One hit wonders can take up to 75% of cache space. BF can help identify so that you can skip caching such items and save cache space.
Check for weak passwords, malicious URLs, username etc. If you want 100% accuracy, check in BF first and fallback to the real data store as required.
In a NoSQL type database, check BF on whether an item exists before going to the disk. Therefore, decrease disk access.
Count min sketch.
Estimate frequency of all elements in a set.
2D array. Each row is for a given hash function, so R hash functions. These functions give a number between 0 and C-1, where C is the number of columns.
Once all elements are added in the stream, how do you find one with the highest frequency?
If you have the superset of all elements, you can make another pass on it and keep track of the most frequent element.
A better solution is to keep a separate min heap.
While adding an element to the sketch, compare its latest frequency with the minimum element in the heap.
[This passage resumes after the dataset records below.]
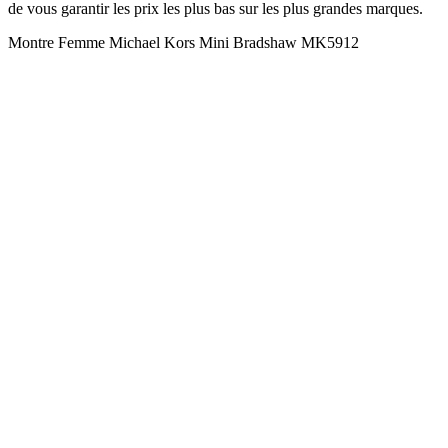
de vous garantir les prix les plus bas sur les plus grandes marques.
Montre Femme Michael Kors Mini Bradshaw MK5912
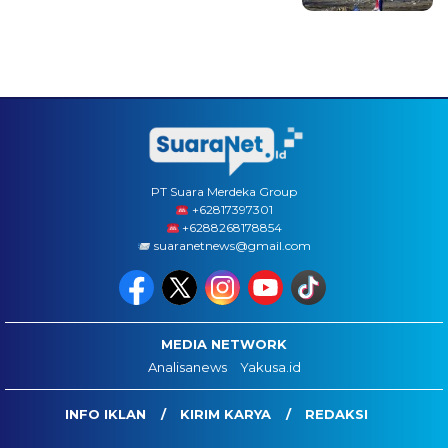
PT Suara Merdeka Group
‪+62817397301
+6288268178854
suaranetnews@gmail.com
MEDIA NETWORK
Analisanews
Yakusa.id
INFO IKLAN
KIRIM KARYA
REDAKSI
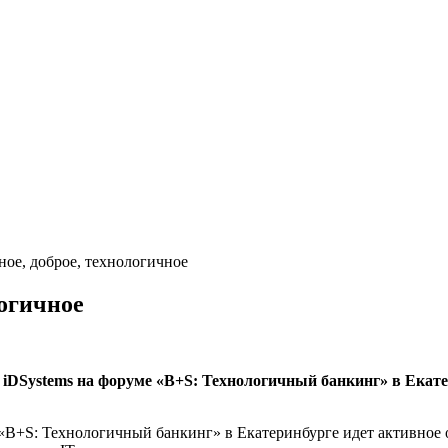
ное, доброе, технологичное
логичное
 iDSystems на форуме «B+S: Технологичный банкинг» в Екат
«B+S: Технологичный банкинг» в Екатеринбурге идет активное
If new frequency is higher than minimum in the heap, remove the minimum and add the current element.
Remember: min heap helps to find top-k elements and vice versa.
Can over-estimate, never under-estimate.
Applications:
Top k elements in a stream. (For e.g., trending products, etc.)
Log log.
Cardinality estimation.
I was thinking one way to estimate cardinality would be to use a bloom filter in conjunction with a counter: when a new item comes, check if it already exists in the filter and, if it isn’t, increase counter by 1.
Should probably work but I could be missing some edge case(s).
Mental model:
Let’s say you hash items such that the binary representation of the result is an X bit number. (X is a design parameter - up to you.) If the hash function is truly random, the bits should be evenly distributed in the result.
If cardinality of the dataset is N, we expect N/2 items to be 1XXX…, N/4 to be 01XXX…, N/8 to be 001XXX… etc.
If the maximum position of 1 is k from the start, N/2^k is approximately 1. So, cardinality is approximately 2^k.
Randomness can cause issues with the calculation. Two ways to fix it.
Multiple hash functions:
Apply multiple hash functions, each will give some cardinality. Final result is average of all these.
Expensive.
Buckets with single hash function:
Use first Y bits (out of X) to bucketize the results. So, Y == 10 will result in 2^10 buckets.
Use the remaining X-Y bits per the original idea. So, for every bucket, you get some cardinality.
Average the bucket-level cardinality numbers and multiply by 2^Y to get the final result.
There is nothing special about choosing 00…1XX… (i.e. leading zeros). You are free to choose XX…100… (i.e. zeros at the end), 11…0XX… (i.e. leading 1s instead of 0s) etc.
Hyper log log is a variant on top of log-log that decreases error percentage. But the core idea is the same.